Prove that for almost everywhere $x\in\mathbb{R}$, $\lim_{n\rightarrow\infty}|\cos{nx}|^{\frac{1}{n}}=1$.
What theorem can I use to solve this problem? I don't know how to start. Thanks.
I am studying real analysis and encountered this problem.
Prove that for almost everywhere $x\in\mathbb{R}$, $\lim_{n\rightarrow\infty}|\cos{nx}|^{\frac{1}{n}}=1$.
What theorem can I use to solve this problem? I don't know how to start. Thanks.
Hint: Using the behavior of $sin x$ near $0$ prove the following:
$$m(\{x \in [-\frac {\pi} 2,\frac {\pi} 2]: |\sin x| \leq (1-\epsilon)^{n}) \leq c((1-\epsilon)^{n})$$ for some finite constant $c$.
[$m$ denotes Lebesgue measure].
Change $x$ to $\frac {\pi} 2-x$ to see that $$m(\{x \in [0,\pi]: |\cos x| \leq (1-\epsilon)^{n}) \leq c((1-\epsilon)^{n})$$
Change $x$ to $nx$ to see that
$$m(\{x \in [0,n\pi]: |\cos (nx)| \leq (1-\epsilon)^{n}) \leq cn((1-\epsilon)^{n})$$
Let $A_n=\{x \in [0,N]: |\cos (nx)| \leq (1-\epsilon)^{n}\}$ With $N$ fixed.
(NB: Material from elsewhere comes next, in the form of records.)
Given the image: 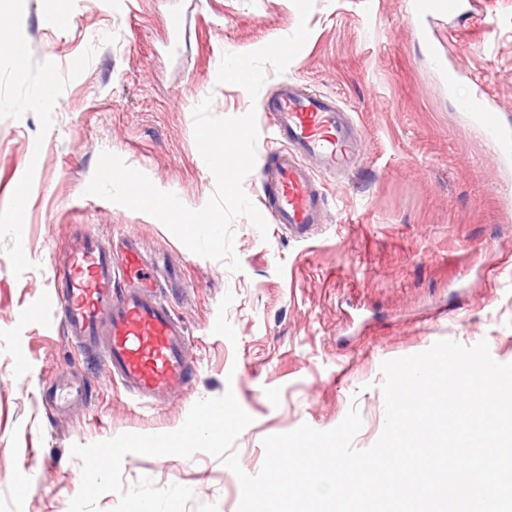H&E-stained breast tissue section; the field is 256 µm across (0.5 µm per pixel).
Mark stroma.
<instances>
[{"label":"stroma","instance_id":"1","mask_svg":"<svg viewBox=\"0 0 512 512\" xmlns=\"http://www.w3.org/2000/svg\"><path fill=\"white\" fill-rule=\"evenodd\" d=\"M415 3L314 0L305 45L284 73L265 67L253 98L218 83L219 63L293 33L303 21L293 0H62L65 25L40 0H16L9 29L27 47L24 74L0 51V512H69L81 479L73 444L174 431L195 402L228 391L252 418L235 450L253 475L266 436L332 429L353 406L354 445L372 446L385 424L384 361L449 339L487 341L494 360L512 362V166L499 167L456 110L479 84L512 121V0H471L469 13L431 16L420 33ZM443 60L467 75L455 91ZM49 74L56 97L33 103ZM284 78L335 96L362 132L352 174L324 183L326 222L311 238L277 224L264 238L237 218L233 273L150 215L86 194L108 151L204 207L215 179L194 107L208 97L218 117L254 112L261 163L273 147L265 102ZM84 231L137 235L161 278H176L169 300L196 361L185 395L141 404L65 341L48 298L69 236ZM72 381L86 400L55 412L45 393ZM144 476L189 487L187 512H237L239 481L218 457L127 455L124 488Z\"/></svg>","mask_w":512,"mask_h":512}]
</instances>
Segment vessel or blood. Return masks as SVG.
Returning <instances> with one entry per match:
<instances>
[{"instance_id": "1", "label": "vessel or blood", "mask_w": 512, "mask_h": 512, "mask_svg": "<svg viewBox=\"0 0 512 512\" xmlns=\"http://www.w3.org/2000/svg\"><path fill=\"white\" fill-rule=\"evenodd\" d=\"M463 7L464 0H417L421 14L452 16ZM266 108L278 148L257 172L265 214L303 238L324 221L327 199L319 176L353 171L358 138L334 97L295 82H280ZM457 108L495 145L500 163H512V124L489 93L476 88ZM57 280L55 300L68 343L101 365L108 381L147 404L169 402L187 390L195 365L186 326L136 235L72 236Z\"/></svg>"}]
</instances>
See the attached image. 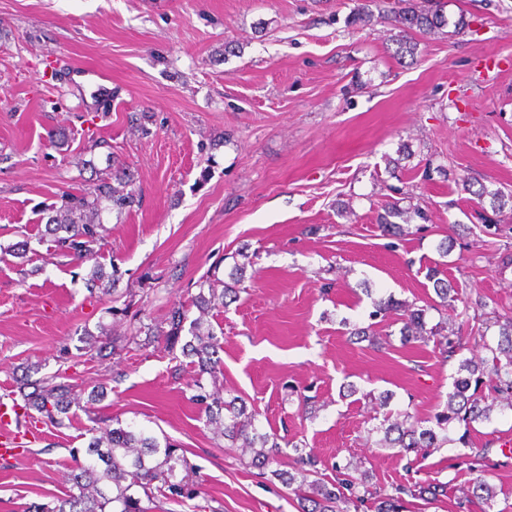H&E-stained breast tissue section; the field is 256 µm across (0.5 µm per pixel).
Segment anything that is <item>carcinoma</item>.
Instances as JSON below:
<instances>
[{
	"instance_id": "1",
	"label": "carcinoma",
	"mask_w": 512,
	"mask_h": 512,
	"mask_svg": "<svg viewBox=\"0 0 512 512\" xmlns=\"http://www.w3.org/2000/svg\"><path fill=\"white\" fill-rule=\"evenodd\" d=\"M404 6L394 13L395 22L402 32L418 30L431 34L448 25L439 10H429L400 0ZM112 205L122 210L137 202L135 190L108 188ZM98 198L88 192L81 196L67 197L64 205L55 210L45 224V232L53 238L58 251L86 261L95 254L94 246L100 244L104 227L93 220ZM378 224L391 235H402L401 223L408 222V211L394 203L382 206ZM435 292L448 306L458 300V293L446 279H436ZM235 289L218 279L200 283L199 292L192 299V306L199 315L190 320L188 310L178 307L171 311L169 329L165 332L170 348L181 345V354L189 359L194 377L189 386L204 389L202 380L209 376L217 380L220 373L218 350L220 340L208 321L212 309L226 304V298ZM403 312L400 330L406 343H426L439 337L441 350L452 356L460 349V342L451 338L445 328L427 327L426 309L415 304L402 303L388 298L376 304L375 314L391 311ZM190 338L181 341L182 332ZM492 359H464L459 371L465 376L453 382V390L441 410L428 419H419L411 413L390 414L372 431L383 434L377 442L379 448H395L397 454L427 455L454 441L467 444L472 424L488 421L496 406L505 403L512 407V318L500 325L496 345H484ZM61 374L31 381L24 379L19 391L25 401L22 409L34 408L37 421L55 429L72 425L76 411L91 413L94 405L103 401L107 393L92 389L89 393L76 386L58 381ZM32 392L26 394L24 389ZM204 405L205 426L227 441L225 447L241 450L240 463L248 469L268 470L283 485L291 489L301 512H349V507L359 508L371 504L375 512H400L407 497L432 500L447 494L448 484L424 482L413 485L396 484L390 487L370 482L362 462L334 463L335 477L327 480L319 472L318 461L306 452L300 442L287 440L279 443V436L262 432L256 426L258 412L248 408L240 397L226 398L219 389L196 395ZM464 428L456 439L449 437L453 427ZM90 435L83 460L76 462L69 475L70 488L64 496H54L48 502H32L27 512H161L164 502H181L196 495L195 483L189 475L199 474L184 453L168 439H160L152 432L131 425L103 422L88 429ZM292 448V466L280 468L282 446ZM468 493L483 505V512H491L496 492L478 476L468 487Z\"/></svg>"
}]
</instances>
Then
$$ \sum m(A_n)<\infty$$.
Let $A=\lim \sup A_n$ (which is the set of points which belong to infinitely many $A_n$'s]. Then $m(A)=0$. If $x \in [0,N]$ and $x \notin A$ then $|\cos (nx)| \geq c(1-\epsilon)^{n}$ for $n$ sufficiently large (for any $\epsilon >0$) and hence $|cos (nx)|^{1/n} \to 1$.
Finish the proof by noting that $N$ is arbitrary and cosine is an even function.